__Request A__: State how many lines of the entries contain the string "нормального", treating case as significant. Give only the number.
>> BEGIN Document extract
Karl Morgan (born February 23, 1961) is an American football coach and former player. He is the former head football coach at Mississippi Valley State University (MVSU) from 2010 to 2013 and Coahoma Community College in Coahoma County, Mississippi from 2014 to 2015.

Playing career
Morgan is an alumnus of the University of California, Los Angeles (UCLA) where he played as a defensive lineman for the Bruins from 1979 to 1982, garnering All-Pac-10 Conference honors following his senior year. His professional playing career started in 1983 with the Saskatchewan Roughriders in the Canadian Football League (CFL) where he was on the CFL's All-Rookie team. The next year, he signed with the Tampa Bay Buccaneers of the National Football League (NFL) and played for them from 1984 to 1986. He also played for the Houston Oilers during the 1986 season. Morgan came out of retirement in 1992 to play for the Arena Football League's (AFL) Cincinnati Rockers.

Coaching career

High School career
Morgan began his coaching career as the head football coach at Central Catholic High School in Morgan City, Louisiana from 1989 to 1992.

College career
Morgan entered the college ranks as a defensive line coach at Nicholls State University from 1993 to 1994. Subsequently, Morgan held the same position at Southern University in 1995, Purdue University in 1996 and Arkansas State University from 1997 to 2000. Morgan was hired for his first coordinator position as defensive coordinator at Alcorn State University in 2001, Hampton University from 2002 to 2004 and the University of North Alabama from 2005 to 2009.

Morgan was head football coach at Mississippi Valley State University from 2010 to 2013, compiling a record of 8 wins and 35 losses. In 2014, he accepted the head coaching position at Coahoma Community College and remained head coach through 2015.
>> END Document extract
__Request B__: Set down the passage of the Karl Morgan biography above, starting with "College career" and going on through "2005 to 2009.".
>> BEGIN Listed entries
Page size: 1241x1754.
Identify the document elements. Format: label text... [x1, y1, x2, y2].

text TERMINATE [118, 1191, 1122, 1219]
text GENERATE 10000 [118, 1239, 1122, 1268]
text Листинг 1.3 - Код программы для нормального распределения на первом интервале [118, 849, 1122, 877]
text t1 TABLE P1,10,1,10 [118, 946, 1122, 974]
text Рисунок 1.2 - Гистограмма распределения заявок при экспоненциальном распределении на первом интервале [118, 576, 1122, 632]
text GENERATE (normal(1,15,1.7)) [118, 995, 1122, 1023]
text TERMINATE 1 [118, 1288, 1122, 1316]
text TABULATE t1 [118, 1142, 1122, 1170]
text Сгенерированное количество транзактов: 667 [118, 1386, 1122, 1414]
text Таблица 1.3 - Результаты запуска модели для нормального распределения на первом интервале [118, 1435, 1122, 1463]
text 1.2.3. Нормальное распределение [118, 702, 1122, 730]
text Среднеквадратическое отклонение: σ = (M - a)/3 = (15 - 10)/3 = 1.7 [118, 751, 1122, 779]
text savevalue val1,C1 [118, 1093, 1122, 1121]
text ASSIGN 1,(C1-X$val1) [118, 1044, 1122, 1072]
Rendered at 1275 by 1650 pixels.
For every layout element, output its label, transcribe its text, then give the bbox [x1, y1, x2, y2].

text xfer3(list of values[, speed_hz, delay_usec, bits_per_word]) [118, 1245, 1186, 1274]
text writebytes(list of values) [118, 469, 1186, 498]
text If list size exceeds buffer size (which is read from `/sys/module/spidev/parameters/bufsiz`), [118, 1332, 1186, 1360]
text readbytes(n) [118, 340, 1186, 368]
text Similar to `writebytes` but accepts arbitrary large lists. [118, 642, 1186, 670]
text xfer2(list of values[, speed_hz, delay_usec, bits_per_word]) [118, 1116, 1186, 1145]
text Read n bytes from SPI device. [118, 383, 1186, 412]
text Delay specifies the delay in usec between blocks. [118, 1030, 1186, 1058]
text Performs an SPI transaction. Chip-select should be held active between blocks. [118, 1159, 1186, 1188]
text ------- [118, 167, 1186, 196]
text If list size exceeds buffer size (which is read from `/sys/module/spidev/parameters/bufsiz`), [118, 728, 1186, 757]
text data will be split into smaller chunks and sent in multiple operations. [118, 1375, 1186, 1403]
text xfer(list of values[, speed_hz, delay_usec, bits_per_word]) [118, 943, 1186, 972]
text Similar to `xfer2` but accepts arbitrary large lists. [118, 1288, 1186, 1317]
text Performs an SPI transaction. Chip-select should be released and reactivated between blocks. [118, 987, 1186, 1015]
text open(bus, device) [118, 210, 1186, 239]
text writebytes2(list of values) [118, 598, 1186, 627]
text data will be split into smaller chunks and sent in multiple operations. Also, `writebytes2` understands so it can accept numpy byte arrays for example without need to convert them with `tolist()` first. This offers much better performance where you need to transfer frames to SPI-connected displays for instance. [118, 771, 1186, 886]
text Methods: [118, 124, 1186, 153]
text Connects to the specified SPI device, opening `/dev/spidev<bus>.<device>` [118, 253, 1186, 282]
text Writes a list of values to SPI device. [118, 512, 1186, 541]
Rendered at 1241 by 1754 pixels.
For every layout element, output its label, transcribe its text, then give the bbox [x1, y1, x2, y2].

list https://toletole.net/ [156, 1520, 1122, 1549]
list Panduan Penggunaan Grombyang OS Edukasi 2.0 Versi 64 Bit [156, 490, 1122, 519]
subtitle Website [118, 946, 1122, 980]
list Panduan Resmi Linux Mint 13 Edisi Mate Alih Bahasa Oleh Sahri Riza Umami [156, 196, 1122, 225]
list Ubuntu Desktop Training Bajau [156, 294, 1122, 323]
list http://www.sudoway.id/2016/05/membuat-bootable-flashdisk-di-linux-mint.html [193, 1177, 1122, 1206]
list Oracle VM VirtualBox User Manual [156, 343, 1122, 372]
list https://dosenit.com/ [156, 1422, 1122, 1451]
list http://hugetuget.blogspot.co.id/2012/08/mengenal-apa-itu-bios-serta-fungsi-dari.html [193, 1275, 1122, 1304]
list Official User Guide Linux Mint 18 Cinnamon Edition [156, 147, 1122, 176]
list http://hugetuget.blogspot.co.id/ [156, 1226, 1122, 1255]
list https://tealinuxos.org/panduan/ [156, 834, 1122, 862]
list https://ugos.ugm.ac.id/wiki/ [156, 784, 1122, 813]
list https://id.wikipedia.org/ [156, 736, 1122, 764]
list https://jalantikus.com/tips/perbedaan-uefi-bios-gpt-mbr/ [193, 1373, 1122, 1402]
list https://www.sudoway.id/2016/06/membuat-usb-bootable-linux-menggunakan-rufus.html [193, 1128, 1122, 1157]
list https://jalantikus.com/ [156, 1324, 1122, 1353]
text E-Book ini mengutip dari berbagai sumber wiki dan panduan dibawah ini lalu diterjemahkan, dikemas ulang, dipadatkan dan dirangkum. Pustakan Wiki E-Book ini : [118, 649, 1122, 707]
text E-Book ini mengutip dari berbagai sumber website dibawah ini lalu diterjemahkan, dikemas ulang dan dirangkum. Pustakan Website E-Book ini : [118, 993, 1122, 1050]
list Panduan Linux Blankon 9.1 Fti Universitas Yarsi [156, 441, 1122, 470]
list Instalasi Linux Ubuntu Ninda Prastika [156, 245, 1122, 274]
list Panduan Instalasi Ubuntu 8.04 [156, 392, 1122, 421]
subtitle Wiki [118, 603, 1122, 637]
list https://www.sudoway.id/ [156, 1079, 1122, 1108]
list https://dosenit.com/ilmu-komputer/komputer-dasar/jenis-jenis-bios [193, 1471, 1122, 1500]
>> END Listed entries
__Answer A__: 2

__Answer B__:
College career
Morgan entered the college ranks as a defensive line coach at Nicholls State University from 1993 to 1994. Subsequently, Morgan held the same position at Southern University in 1995, Purdue University in 1996 and Arkansas State University from 1997 to 2000. Morgan was hired for his first coordinator position as defensive coordinator at Alcorn State University in 2001, Hampton University from 2002 to 2004 and the University of North Alabama from 2005 to 2009.